---
title: User agent associated with penetration testing tool observed
description: Datadog, the leading service for cloud-scale monitoring.
breadcrumbs: >-
  Docs > Datadog Security > OOTB Rules > User agent associated with penetration
  testing tool observed
---

# User agent associated with penetration testing tool observed
Classification:attackTactic:[TA0002-execution](https://attack.mitre.org/tactics/TA0002)Technique:[T1059-command-and-scripting-interpreter](https://attack.mitre.org/techniques/T1059) 
## Goal{% #goal %}

Detect when a penetration testing tool user agent is observed.

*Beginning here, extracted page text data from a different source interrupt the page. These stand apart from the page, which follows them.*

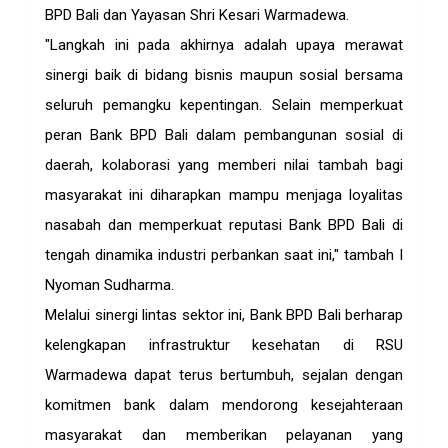
BPD Bali dan Yayasan Shri Kesari Warmadewa.
"Langkah ini pada akhirnya adalah upaya merawat
sinergi baik di bidang bisnis maupun sosial bersama
seluruh pemangku kepentingan. Selain memperkuat
peran Bank BPD Bali dalam pembangunan sosial di
daerah, kolaborasi yang memberi nilai tambah bagi
masyarakat ini diharapkan mampu menjaga loyalitas
nasabah dan memperkuat reputasi Bank BPD Bali di
tengah dinamika industri perbankan saat ini," tambah I
Nyoman Sudharma.
Melalui sinergi lintas sektor ini, Bank BPD Bali berharap
kelengkapan infrastruktur kesehatan di RSU
Warmadewa dapat terus bertumbuh, sejalan dengan
komitmen bank dalam mendorong kesejahteraan
masyarakat dan memberikan pelayanan yang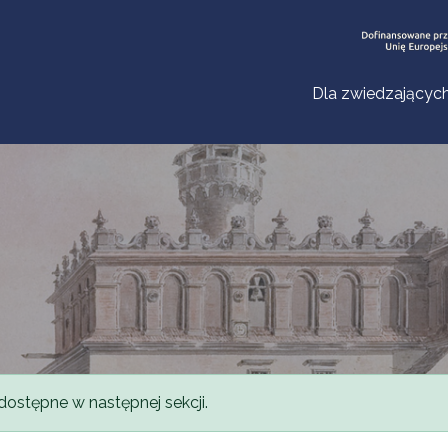
Dla zwiedzającyc
dostępne w następnej sekcji.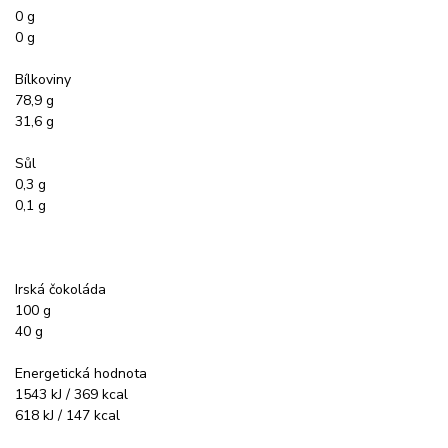
0 g
0 g
Bílkoviny
78,9 g
31,6 g
Sůl
0,3 g
0,1 g
Irská čokoláda
100 g
40 g
Energetická hodnota
1543 kJ / 369 kcal
618 kJ / 147 kcal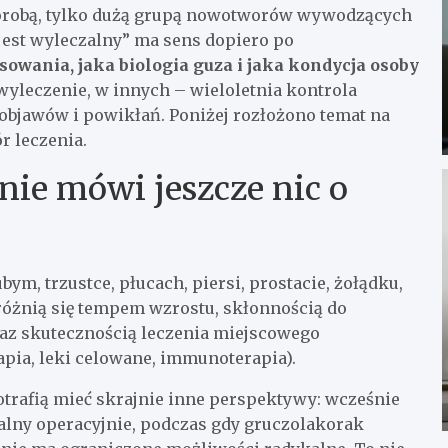
horobą, tylko dużą grupą nowotworów wywodzących
jest wyleczalny” ma sens dopiero po
nsowania, jaka biologia guza i jaka kondycja osoby
wyleczenie, w innych – wieloletnia kontrola
objawów i powikłań. Poniżej rozłożono temat na
r leczenia.
nie mówi jeszcze nic o
bym, trzustce, płucach, piersi, prostacie, żołądku,
 różnią się tempem wzrostu, skłonnością do
az skutecznością leczenia miejscowego
apia, leki celowane, immunoterapia).
potrafią mieć skrajnie inne perspektywy: wcześnie
alny operacyjnie, podczas gdy gruczolakorak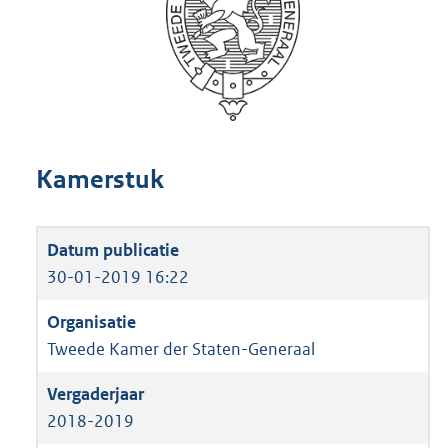
Kamerstuk
30-01-2019 16:22
Tweede Kamer der Staten-Generaal
2018-2019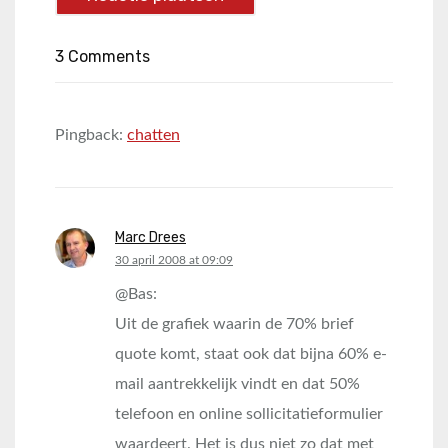
3 Comments
Pingback:
chatten
Marc Drees
says:
30 april 2008 at 09:09
@Bas:
Uit de grafiek waarin de 70% brief
quote komt, staat ook dat bijna 60% e-
mail aantrekkelijk vindt en dat 50%
telefoon en online sollicitatieformulier
waardeert. Het is dus niet zo dat met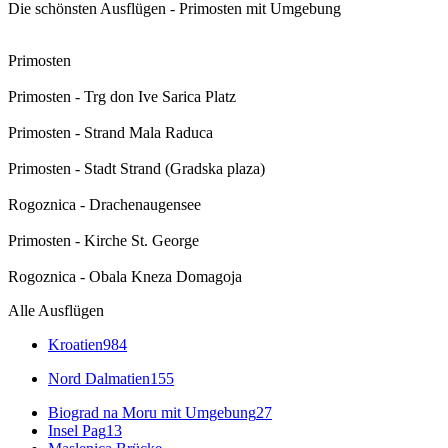
Die schönsten Ausflügen - Primosten mit Umgebung
Primosten
Primosten - Trg don Ive Sarica Platz
Primosten - Strand Mala Raduca
Primosten - Stadt Strand (Gradska plaza)
Rogoznica - Drachenaugensee
Primosten - Kirche St. George
Rogoznica - Obala Kneza Domagoja
Alle Ausflügen
Kroatien
984
Nord Dalmatien
155
Biograd na Moru mit Umgebung
27
Insel Pag
13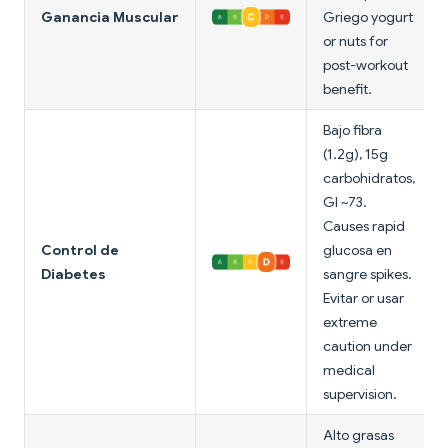
Ganancia Muscular
Griego yogurt
or nuts for
post-workout
benefit.
Bajo fibra
(1.2g), 15g
carbohidratos,
GI ~73.
Causes rapid
Control de
glucosa en
Diabetes
sangre spikes.
Evitar or usar
extreme
caution under
medical
supervision.
Alto grasas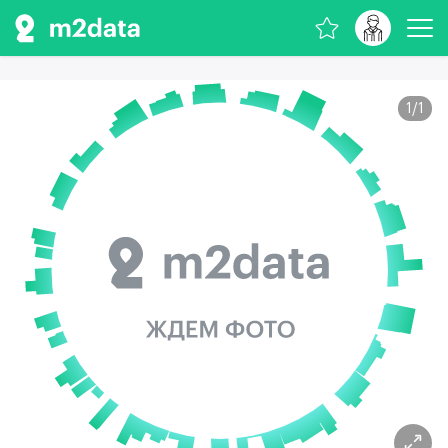
1
/
1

## Strategy{% #strategy %}

This rule monitors cloud audit logs for requests with a user agent correlating to a penetration testing tool. While these tools may be used legitimately by an organization to assess their security posture, they can also be used by attackers as a means of discovery once they have gained unauthorized access to your cloud environment.

## Triage and response{% #triage-and-response %}

1. Determine if your organization used any of the tools observed for its own security assessment.
1. If the tool was used by your organization, consider adding a suppression for the penetration tool's identity or IP address. See [Best practices for creating detection rules with Datadog Cloud SIEM](https://www.datadoghq.com/blog/writing-datadog-security-detection-rules/#fine-tune-security-signals-to-reduce-noise) for more information.
1. If the tool was not used by your organization, begin your company's incident response process and an investigation.
   - If appropriate, disable or rotate the affected credential or identity.
   - Investigate any actions taken by the identity.

## Changelog{% #changelog %}

- 23 July 2025 - Update case naming to indicate cloud provider in the signal naming.